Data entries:
━━━━━━━━━━━━━━━━

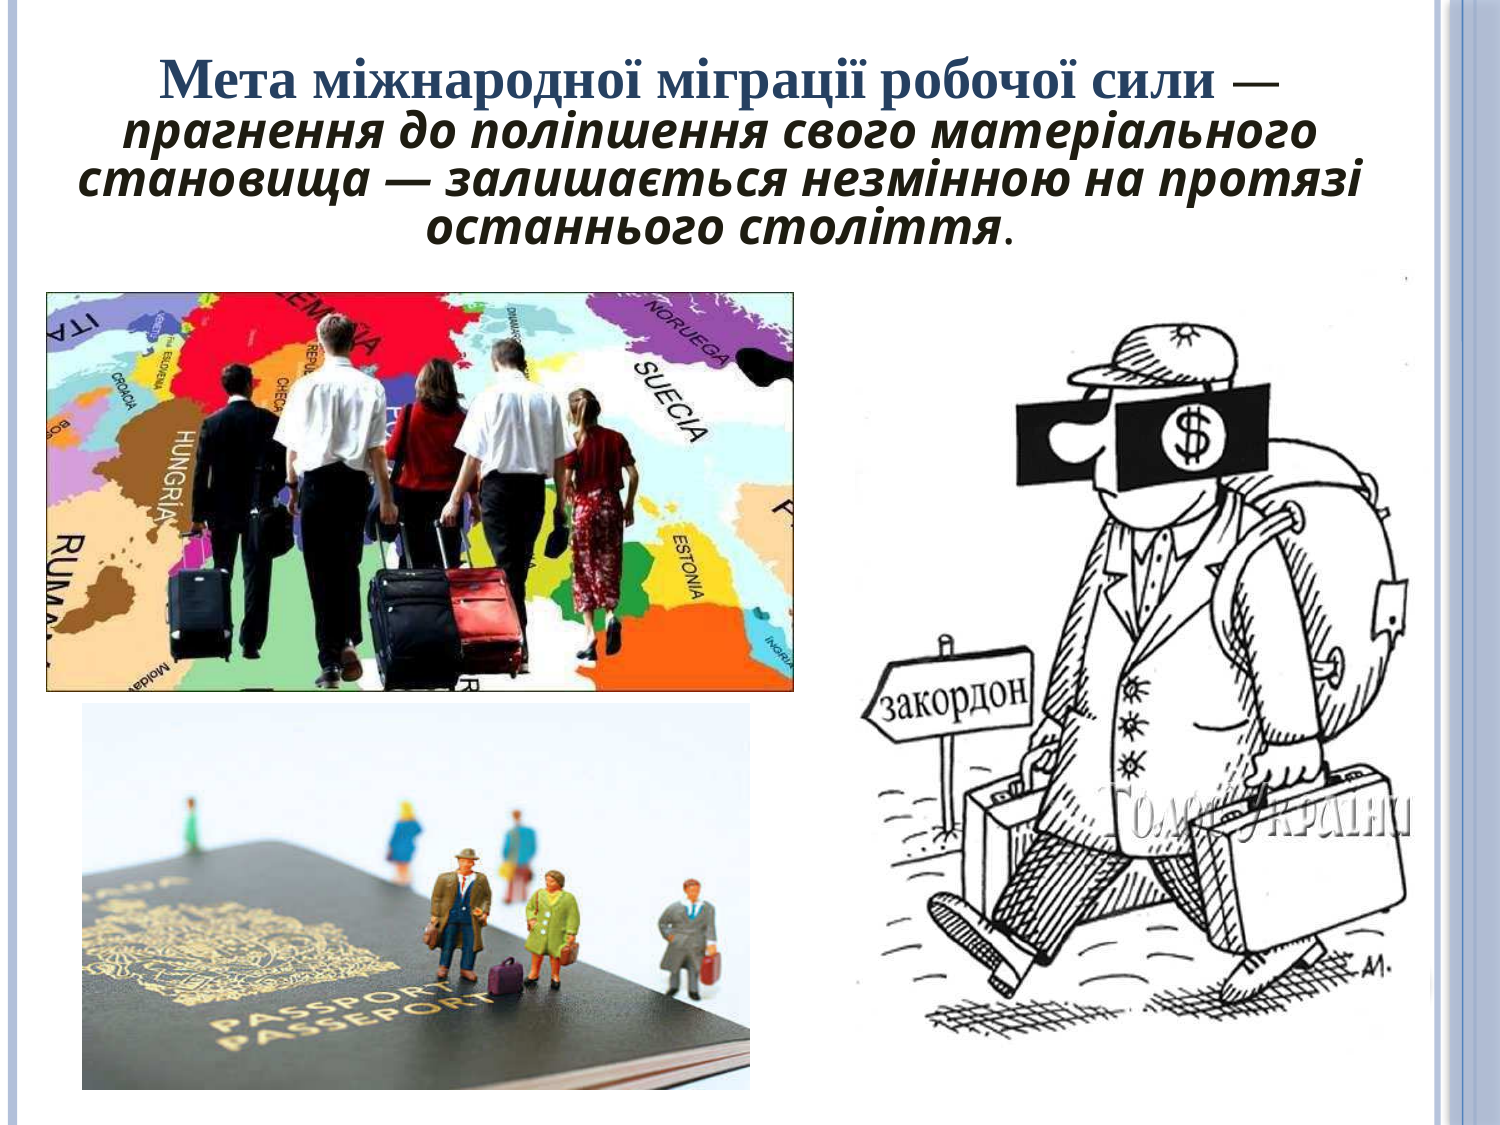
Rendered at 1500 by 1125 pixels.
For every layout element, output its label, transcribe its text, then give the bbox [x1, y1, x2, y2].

text_box Мета міжнародної міграції робочої сили — прагнення до поліпшення свого матеріального становища — залишається незмінною на протязі останнього століття. [46, 46, 1395, 262]
picture [81, 702, 751, 1091]
picture [854, 268, 1431, 1056]
picture [46, 292, 795, 692]
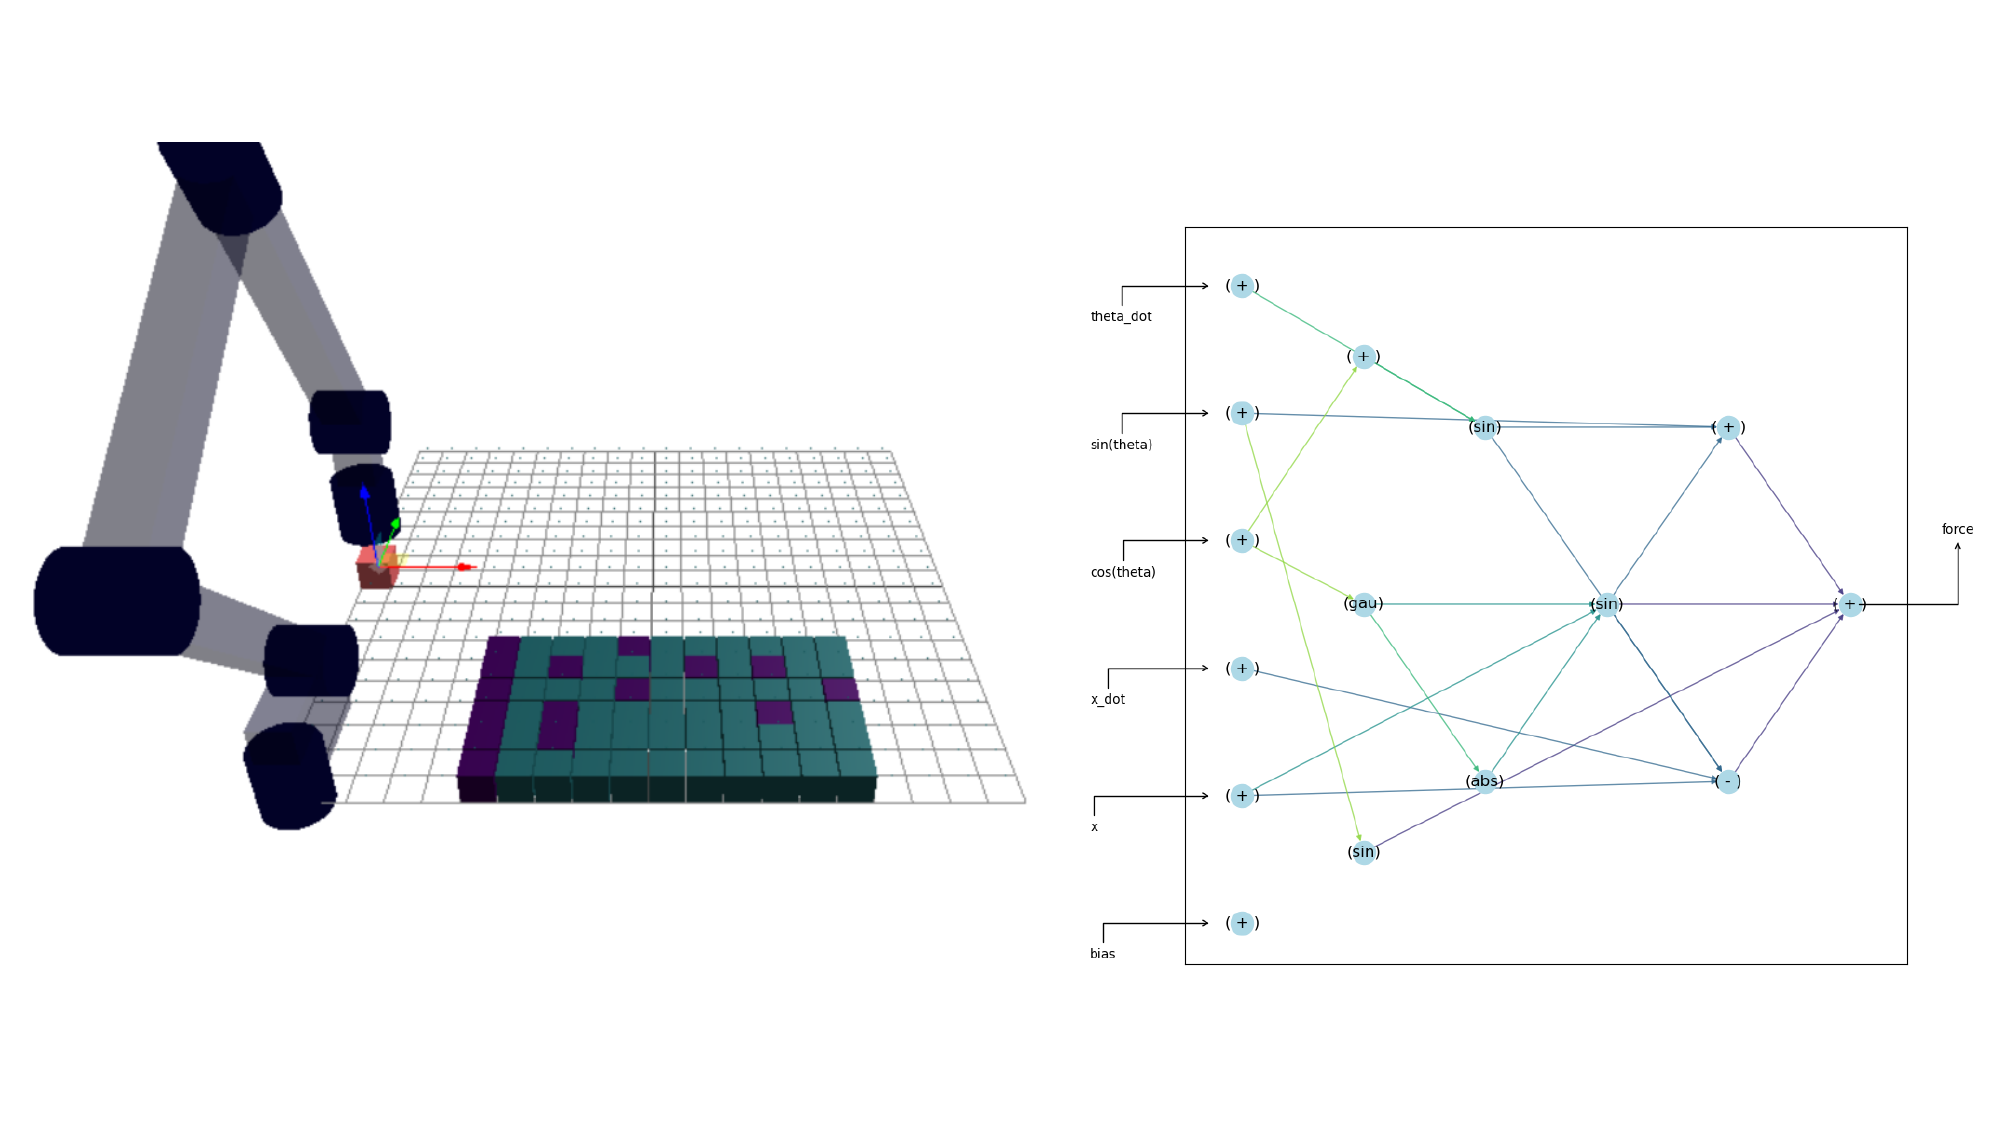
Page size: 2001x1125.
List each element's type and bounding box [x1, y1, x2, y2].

picture [0, 112, 2000, 1069]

━━━━━━━━━━━━━━━━

■ **About this exercise**:
What is needed is an exact copy of the lines from the one containing "Page size: 2001x1125." through the final line of the data, both included, and nothing more.

■ **Exercise result**:
Page size: 2001x1125.
List each element's type and bounding box [x1, y1, x2, y2].

picture [0, 112, 2000, 1069]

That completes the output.